Fantastyczny zbieg okoliczności

sara 2 life4style

Jak sama mówisz „Zbieg okoliczności” to niejako powrót do korzeni zespołu. Czy było tak również na etapie tworzenia płyty, czy jednak uważasz, że Twoja praca przy nagrywaniu albumu zaowocowała jakąś nową jakością?

W zasadzie, taki postawiliśmy sobie cel – nagrać „łzową” płytę z żywymi instrumentami. Obecnie instrumenty bardzo często nagrywane są komputerowo, a my zrobiliśmy to na żywo. Ja starałam się nagrać wokale tak, jak słyszałam je w swojej głowie. Dodałam również charakterystyczne dla mnie chórki, które kiedyś nie były tak wyraziste w twórczości Łez.

Wprowadziłaś na koncerty Łez utwory innych artystów w waszej aranżacji. Co chciałaś tym osiągnąć? Czy ten zabieg przyniósł powiew świeżości w waszym koncertowym brzmieniu?

Oczywiście, że tak! Widać to na każdym koncercie. W chwili obecnej, na stałe gramy piosenkę „Sex on fire” zespołu Kings of Leon, a publiczność bardzo dobrze się bawi przy tym kawałku. Zawsze staramy się wybrać skoczny i pozytywny numer.

Twórczość zespołu Łzy, to jak sami mówicie, oprócz gitarowego brzmienia, teksty o „czymś”. Często zahaczacie o motyw śmierci i niespełnionej miłości. Ty też masz swój udział w pisaniu tekstów do piosenek. Skąd czerpiesz inspiracje?

Piszę od niedawna. Inspiracje czerpię ze swojego życia, a wydarzenia, które mi na co dzień towarzyszą, często odbijają się na moich tekstach. Moją pierwszą piosenką była: „Kiedy nie ma w nas miłości”. Słuchając tego utworu można domyślić się, co w tamtym czasie wydarzyło się w moim życiu. Kolejnym tekstem, z którego jestem bardzo zadowolona jest: „Bóg ukarał nas”. Piosenka spotyka się z bardzo pozytywnymi komentarzami i, co mnie bardzo cieszy, każdy interpretuje ją inaczej. W końcu każdego z nas „Bóg” karze za coś innego.
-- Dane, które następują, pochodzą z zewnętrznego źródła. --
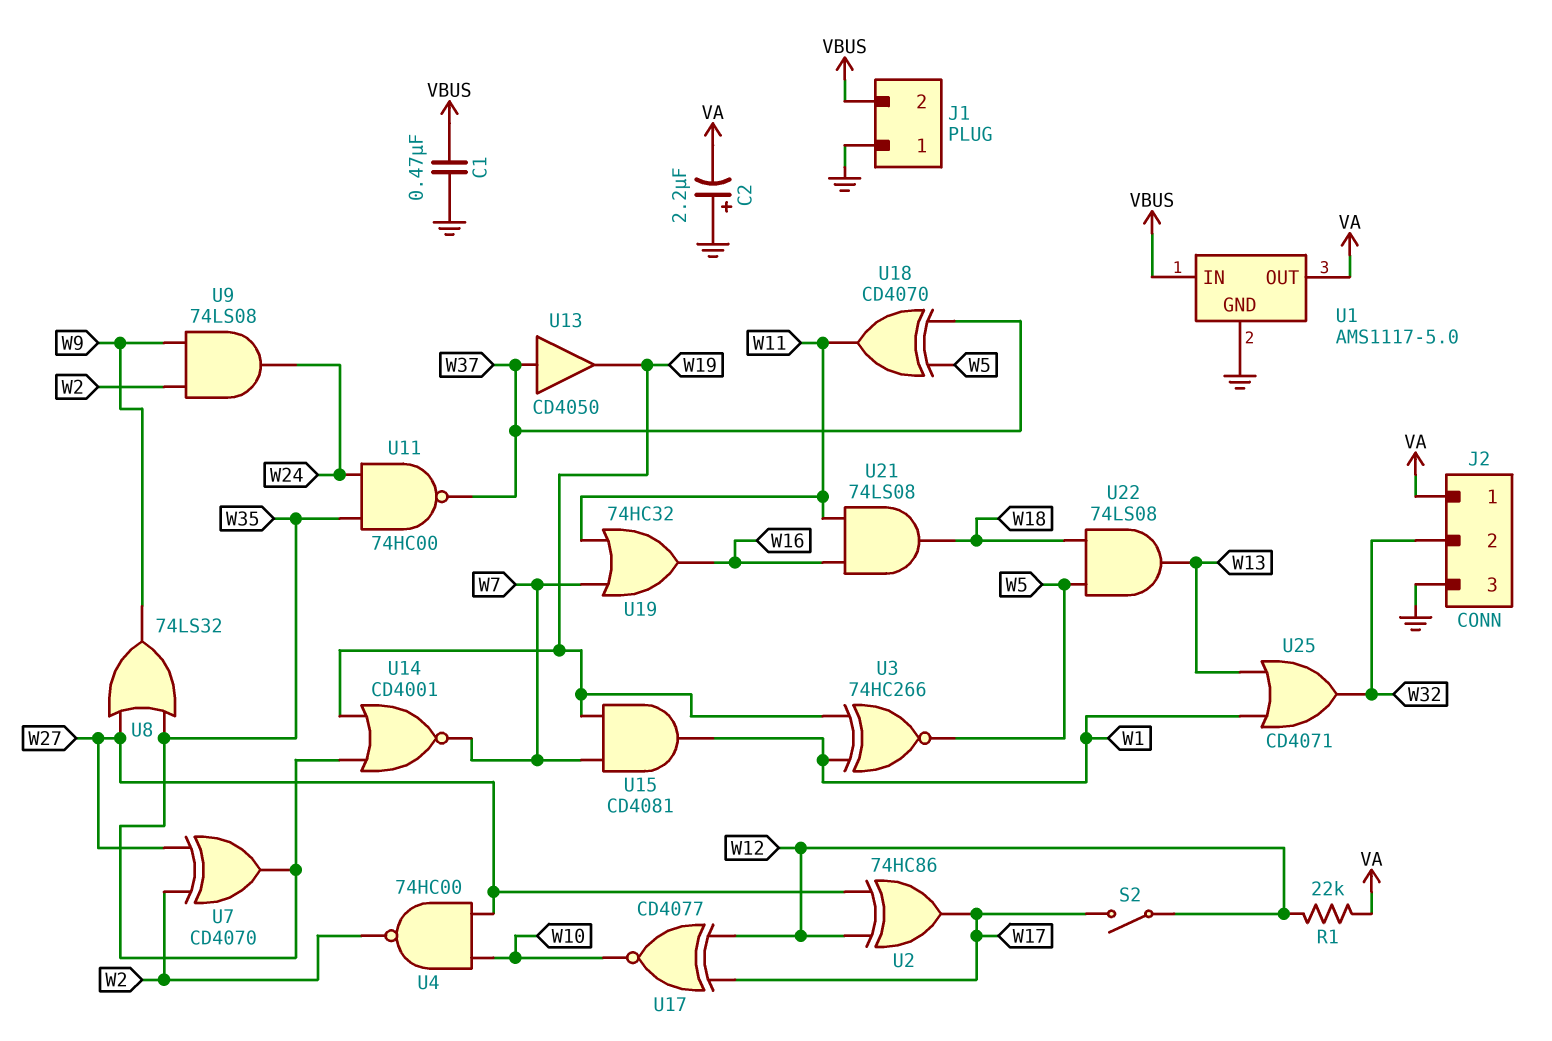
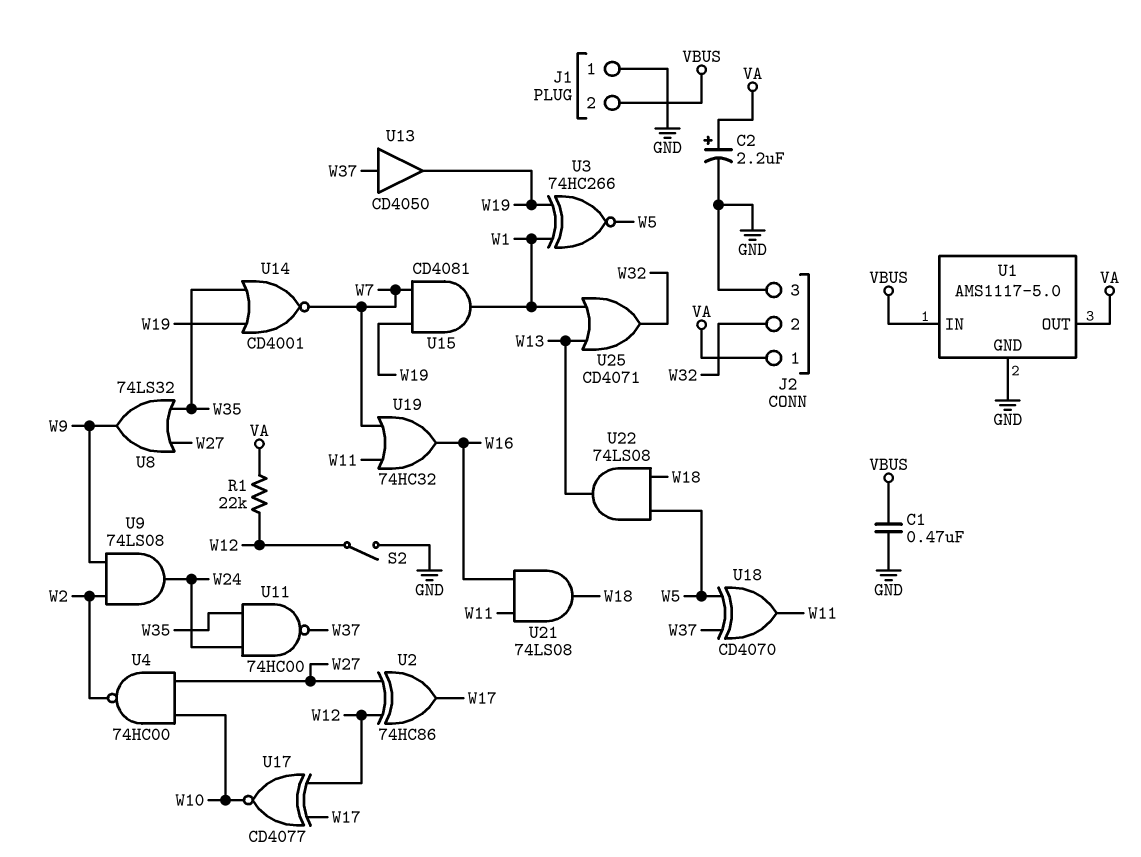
C2: 2.2uF (plus GND, minus VA) -> 2.2uF (plus VA, minus GND)
S2: switch (W12, W17) -> switch (GND, W12)
U7: XOR CD4070 (in W2, in W27, out W35) -> none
Mówisz, że nie jesteś gwiazdą. Nigdy nie miałaś pokusy, aby wejść na „show biznesowe salony” dla promocji twórczości zespołu?

Z pewnością, byłoby to bardzo pomocne w promocji zespołu. Ja osobiście lubię pojawiać się na takich imprezach, jeżeli związane są z muzyką bądź rzeczami które mnie interesują. Spotykam na nich osoby, z którymi mogę wymienić się moimi małymi doświadczeniami i spostrzeżeniami. Prawdopodobnie, gdybym mieszkała w Warszawie, na takich imprezach pojawiałabym się częściej.

Czy zaczynając współpracę z zespołem miałaś obawy, czy uda Ci się zadowolić fanów poprzedniej wokalistki?

Oczywiście martwiłam się tym, jak fani zespołu mnie przyjmą. Postanowiłam, że będę po prostu sobą – nie będę nikogo udawać, czy też na siłę upodabniać się do poprzedniej wokalistki. Miałam nadzieję, że fani polubią mnie właśnie taką, jaka jestem i chyba się udało [śmiech].

Czy męczą Cię porównania do Ani Wyszkoni?

Nigdy się nad tym nie zastanawiałam. Mam do wszystkiego duży dystans. Prawdę powiedziawszy, tych porównań było bardzo niewiele.

Media spekulują na temat nie do końca przyjacielskich relacji między zespołem Łzy a Anią Wyszkoni. Jakbyś to skomentowała?

Nie jest to moja sprawa. Nigdy nie poznałam Anny Wyszkoni, nie wiem jak wyglądała cała sprawa od środka i jaki chłopcy mają do tego stosunek. Teraz, już od prawie 4 lat tworzymy wspólnie zespół Łzy i to jest dla nas najważniejsze. Chłopcy nie wracają do przeszłości.